The goal wasn’t to make her feel like a “mustache-twirling villain” who wants to destroy the universe just for fun. As The three-body problem makes it clear that this is a decision that changes intergalactic history.
It’s a choice that balances the vast possibilities of the infinite cosmos with the decidedly punishing limitations of Earth – a sentiment that author Cixin Liu wrote about in the afterword to the American edition of The three-body problem. “As I looked at this tiny, sliding star [Dongfanghong I, the first artificial satellite China ever launched], my heart was filled with indescribable curiosity and longing.

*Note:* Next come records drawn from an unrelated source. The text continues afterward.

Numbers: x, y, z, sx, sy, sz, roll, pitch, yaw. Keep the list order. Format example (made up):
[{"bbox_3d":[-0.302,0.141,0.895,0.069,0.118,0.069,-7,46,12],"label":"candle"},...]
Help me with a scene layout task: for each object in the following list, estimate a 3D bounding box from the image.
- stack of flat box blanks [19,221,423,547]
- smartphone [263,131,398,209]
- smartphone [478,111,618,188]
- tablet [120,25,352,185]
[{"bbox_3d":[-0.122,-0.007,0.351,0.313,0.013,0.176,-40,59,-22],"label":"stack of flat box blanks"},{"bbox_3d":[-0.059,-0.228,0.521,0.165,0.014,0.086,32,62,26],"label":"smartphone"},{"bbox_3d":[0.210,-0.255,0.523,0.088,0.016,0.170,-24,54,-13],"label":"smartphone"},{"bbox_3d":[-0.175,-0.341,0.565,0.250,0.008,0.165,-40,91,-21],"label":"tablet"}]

And just as deeply as these feelings, the feeling of hunger is burned into my memory.”
While the three showrunners always knew they wanted to make the story more global in the adaptation, they also all agreed that Ye’s story needed to anchor the whole thing so that the changes broaden the story’s perspective. Which ultimately meant that their early days remained relatively unchanged.
“It works so beautifully in the books, and everything just superficially serves to make you understand a decision that would otherwise be inexplicable,” says Woo. “Someone inviting an alien civilization to take over your planet seems like this: Why would anyone do that?? But hopefully – you feel that way in the books, and hopefully you feel that way in the show – you get it. If I were in that position I would have done the same thing.”
It’s a feeling that at least some of the crew members could identify with. Benioff said at a press round: “We did a survey on set while we were filming the crew’s season. […] About half of the crew said: Yes, I would call in the aliens to fix this mess or just wipe everything out.”
3 body problem is now streaming in full on Netflix.